Duplicate the passage of the blog post on Frantic Assembly's staging of Metamorphosis, starting with "In my earlier" and going on through "who performed it.".

### Selected excerpt

· · · · ·

In my earlier blog on this play, I previewed my expectations of the performance on which I’m reporting today. I said there that I particularly wanted to prepare for seeing it for a number of reasons stated in that blog, which can be accessed at this link. I say there too all I wanted to say at the time about the playscript as I read it (as written pre-performance and thus before changes that might have been made). But reading the playscript at any point can barely help to imagine a theatrical version of Kafka’s Metamorphosis of the order of innovative theatre and stage, acting and movement craft as provided by Frantic Assembly, the company who performed it.

This was not a company I had seen before nor, I must admit, even heard about. This must be to my shame for a large chunk of the audience who saw it with me were from a local grammar school and were studying (I was sitting next to one of their teachers as accident would have it to ask these very questions) not the play or the novella – although there were apparently 4 A-Level-German students here studying the novella in its original language – but the company Frantic Assembly for the drama GCSE classes. After seeing this performance I can see why. Apart from inappropriate wolf whistles at the playing out of the incest theme, that audience found it, it seemed, as breathtaking as I did. Moreover so breathtaking did I find the performance, on the way home via the second heavily delayed LNER train of the day, I rang my husband to request that he book for us to see the production again when its tour reaches Northern Stage Theatre at Newcastle. He did so (for I claimed he really had to see it) and we go on October 26th.

· · · · ·

### Record excerpts
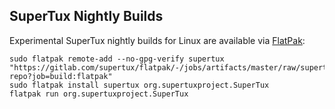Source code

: SuperTux Nightly Builds
-----------------------

Experimental SuperTux nightly builds for Linux are available via [FlatPak](https://flatpak.org/):

    sudo flatpak remote-add --no-gpg-verify supertux "https://gitlab.com/supertux/flatpak/-/jobs/artifacts/master/raw/supertux-repo?job=build:flatpak"
    sudo flatpak install supertux org.supertuxproject.SuperTux
    flatpak run org.supertuxproject.SuperTux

· · · · ·

### Solution to this task
In my earlier blog on this play, I previewed my expectations of the performance on which I’m reporting today. I said there that I particularly wanted to prepare for seeing it for a number of reasons stated in that blog, which can be accessed at this link. I say there too all I wanted to say at the time about the playscript as I read it (as written pre-performance and thus before changes that might have been made). But reading the playscript at any point can barely help to imagine a theatrical version of Kafka’s Metamorphosis of the order of innovative theatre and stage, acting and movement craft as provided by Frantic Assembly, the company who performed it.